--- DATA SUPPLIED Enclosed Below ---

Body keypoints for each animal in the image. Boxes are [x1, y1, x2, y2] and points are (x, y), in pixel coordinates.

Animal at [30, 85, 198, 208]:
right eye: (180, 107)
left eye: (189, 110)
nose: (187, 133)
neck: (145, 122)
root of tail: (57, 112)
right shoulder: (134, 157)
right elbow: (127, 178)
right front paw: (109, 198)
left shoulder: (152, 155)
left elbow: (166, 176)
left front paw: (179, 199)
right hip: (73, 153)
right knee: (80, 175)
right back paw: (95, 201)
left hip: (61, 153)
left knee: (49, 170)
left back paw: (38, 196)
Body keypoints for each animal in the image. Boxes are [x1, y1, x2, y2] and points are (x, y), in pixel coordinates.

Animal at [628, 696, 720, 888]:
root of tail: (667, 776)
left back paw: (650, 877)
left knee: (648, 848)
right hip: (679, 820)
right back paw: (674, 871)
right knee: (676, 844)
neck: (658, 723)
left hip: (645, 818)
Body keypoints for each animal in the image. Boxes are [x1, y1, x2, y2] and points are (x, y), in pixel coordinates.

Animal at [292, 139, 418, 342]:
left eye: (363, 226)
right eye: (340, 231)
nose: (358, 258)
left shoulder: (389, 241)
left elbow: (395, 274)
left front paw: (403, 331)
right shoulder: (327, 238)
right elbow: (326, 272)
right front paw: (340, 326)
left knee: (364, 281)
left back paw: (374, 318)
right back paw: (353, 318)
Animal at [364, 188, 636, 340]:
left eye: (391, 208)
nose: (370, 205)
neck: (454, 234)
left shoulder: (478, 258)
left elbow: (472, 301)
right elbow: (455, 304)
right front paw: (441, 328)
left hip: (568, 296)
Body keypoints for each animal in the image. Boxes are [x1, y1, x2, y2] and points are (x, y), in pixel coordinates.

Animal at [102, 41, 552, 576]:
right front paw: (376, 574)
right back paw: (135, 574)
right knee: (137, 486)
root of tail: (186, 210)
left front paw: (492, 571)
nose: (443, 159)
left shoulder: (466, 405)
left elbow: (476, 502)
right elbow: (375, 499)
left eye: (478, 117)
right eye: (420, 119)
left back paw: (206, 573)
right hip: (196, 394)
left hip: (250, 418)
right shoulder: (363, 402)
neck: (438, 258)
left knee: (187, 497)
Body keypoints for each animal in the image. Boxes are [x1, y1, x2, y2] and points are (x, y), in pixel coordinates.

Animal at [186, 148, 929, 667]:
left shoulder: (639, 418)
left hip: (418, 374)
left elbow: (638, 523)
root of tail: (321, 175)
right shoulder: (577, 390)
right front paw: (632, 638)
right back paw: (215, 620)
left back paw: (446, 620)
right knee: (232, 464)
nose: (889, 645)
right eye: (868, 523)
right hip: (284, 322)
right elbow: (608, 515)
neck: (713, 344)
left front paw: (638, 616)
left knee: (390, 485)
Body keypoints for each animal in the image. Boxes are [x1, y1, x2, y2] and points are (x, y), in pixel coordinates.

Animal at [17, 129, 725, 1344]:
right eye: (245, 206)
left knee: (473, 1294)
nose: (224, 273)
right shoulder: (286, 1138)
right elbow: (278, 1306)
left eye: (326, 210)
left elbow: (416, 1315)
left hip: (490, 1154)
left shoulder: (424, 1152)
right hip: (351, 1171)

--- End of Enclosed DATA SUPPLIED ---

ASSIGNMENT
All entries shown above should be printed again exactly.

SOLUTION FOR THIS PROBLEM
Body keypoints for each animal in the image. Boxes are [x1, y1, x2, y2] and points are (x, y), in pixel coordinates.

Animal at [30, 85, 198, 208]:
right eye: (180, 107)
left eye: (189, 110)
nose: (187, 133)
neck: (145, 122)
root of tail: (57, 112)
right shoulder: (134, 157)
right elbow: (127, 178)
right front paw: (109, 198)
left shoulder: (152, 155)
left elbow: (166, 176)
left front paw: (179, 199)
right hip: (73, 153)
right knee: (80, 175)
right back paw: (95, 201)
left hip: (61, 153)
left knee: (49, 170)
left back paw: (38, 196)
Body keypoints for each animal in the image. Boxes are [x1, y1, x2, y2] and points are (x, y), in pixel coordinates.

Animal at [628, 696, 720, 888]:
root of tail: (667, 776)
left back paw: (650, 877)
left knee: (648, 848)
right hip: (679, 820)
right back paw: (674, 871)
right knee: (676, 844)
neck: (658, 723)
left hip: (645, 818)
Body keypoints for each animal in the image. Boxes are [x1, y1, x2, y2] and points are (x, y), in pixel coordinates.

Animal at [292, 139, 418, 342]:
left eye: (363, 226)
right eye: (340, 231)
nose: (358, 258)
left shoulder: (389, 241)
left elbow: (395, 274)
left front paw: (403, 331)
right shoulder: (327, 238)
right elbow: (326, 272)
right front paw: (340, 326)
left knee: (364, 281)
left back paw: (374, 318)
right back paw: (353, 318)
Animal at [364, 188, 636, 340]:
left eye: (391, 208)
nose: (370, 205)
neck: (454, 234)
left shoulder: (478, 258)
left elbow: (472, 301)
right elbow: (455, 304)
right front paw: (441, 328)
left hip: (568, 296)
Body keypoints for each animal in the image. Boxes are [x1, y1, x2, y2] and points are (x, y), in pixel coordinates.

Animal at [102, 41, 552, 576]:
right front paw: (376, 574)
right back paw: (135, 574)
right knee: (137, 486)
root of tail: (186, 210)
left front paw: (492, 571)
nose: (443, 159)
left shoulder: (466, 405)
left elbow: (476, 502)
right elbow: (375, 499)
left eye: (478, 117)
right eye: (420, 119)
left back paw: (206, 573)
right hip: (196, 394)
left hip: (250, 418)
right shoulder: (363, 402)
neck: (438, 258)
left knee: (187, 497)
Body keypoints for each animal in the image. Boxes are [x1, y1, x2, y2] and points are (x, y), in pixel coordinates.

Animal at [186, 148, 929, 667]:
left shoulder: (639, 418)
left hip: (418, 374)
left elbow: (638, 523)
root of tail: (321, 175)
right shoulder: (577, 390)
right front paw: (632, 638)
right back paw: (215, 620)
left back paw: (446, 620)
right knee: (232, 464)
nose: (889, 645)
right eye: (868, 523)
right hip: (284, 322)
right elbow: (608, 515)
neck: (713, 344)
left front paw: (638, 616)
left knee: (390, 485)
Body keypoints for each animal in the image. Boxes are [x1, y1, x2, y2] and points are (x, y), in pixel coordinates.

Animal at [17, 129, 725, 1344]:
right eye: (245, 206)
left knee: (473, 1294)
nose: (224, 273)
right shoulder: (286, 1138)
right elbow: (278, 1306)
left eye: (326, 210)
left elbow: (416, 1315)
left hip: (490, 1154)
left shoulder: (424, 1152)
right hip: (351, 1171)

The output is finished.